Latinx fraternity Alpha Psi Lambda to recruit first WU member class

Jessica Bigley | Contributing Reporter

Latinx fraternity Alpha Psi Lambda will be the first multicultural, co-ed fraternity to come to Washington University’s campus starting this semester.

Sophomores David Leon, Rachel Lopez and Nydia Monroy initiated the idea of bringing Alpha Psi Lambda to campus in spring 2017.

“I was pledging another fraternity, and we were just saying, ‘What if we add a Latino fraternity here on campus?’” Leon said.

The three co-founders contacted the national chapter of Alpha Psi Lambda about starting a chapter at Washington University before communicating their case to Campus Life.

“I reached out to Alpha Psi Lambda to see if they would be interested in coming to this campus, and they were pretty interested,” Leon said. “Campus Life was not as interested, but we swayed them.”

While Alpha Psi Lambda is a Latinx fraternity, the chapter is inclusive of all ethnic, racial and cultural backgrounds.

“We are accepting everyone—pretty much anyone who does not feel a sense of community within the other Greek life sororities or fraternities,” Lopez said.

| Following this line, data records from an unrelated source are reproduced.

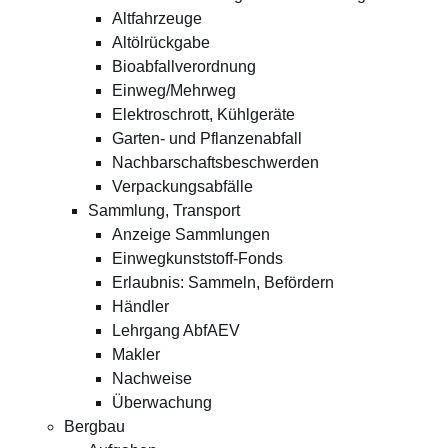
Altfahrzeuge
Altölrückgabe
Bioabfallverordnung
Einweg/Mehrweg
Elektroschrott, Kühlgeräte
Garten- und Pflanzenabfall
Nachbarschaftsbeschwerden
Verpackungsabfälle
Sammlung, Transport
Anzeige Sammlungen
Einwegkunststoff-Fonds
Erlaubnis: Sammeln, Befördern
Händler
Lehrgang AbfAEV
Makler
Nachweise
Überwachung
Bergbau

The first official event will take place Jan. 31, when the co-founders will hold an information session for interested students. The actual membership intake process begins Feb. 10, when the national committee for Alpha Psi Lambda will come to campus.

So far, 12 students have expressed interested in joining the fraternity. After the rush process, the co-founders are hoping to have 20 people commit to the chapter.

The fraternity will hold chapter meetings where members can discuss different Latin American backgrounds and Latinx experiences after recruiting its members.

“A lot of our meetings will be focused on discussions about Latino issues that a lot of people don’t talk about,” Leon said. “Colorism, stereotypes and microaggressions—things that are very prevalent in minority groups and with people of color.”

The membership intake process will take seven to nine weeks, and in the meantime, the co-founders will hold multiple events.

“We’ll have study tables, and we will be doing a lot of philanthropy stuff,” Monroy said. “It will be a [variety].”

The new fraternity’s goals are rooted in multiculturalism. Its founders hope to motivate and give voice to the Latinx community on campus.

“It’s definitely a way for us to bring awareness to the community,” Lopez said. “It’s such a small community, and this frat is able to bring kind of a spotlight to the issues we face on campus and the lack of awareness we have on campus.”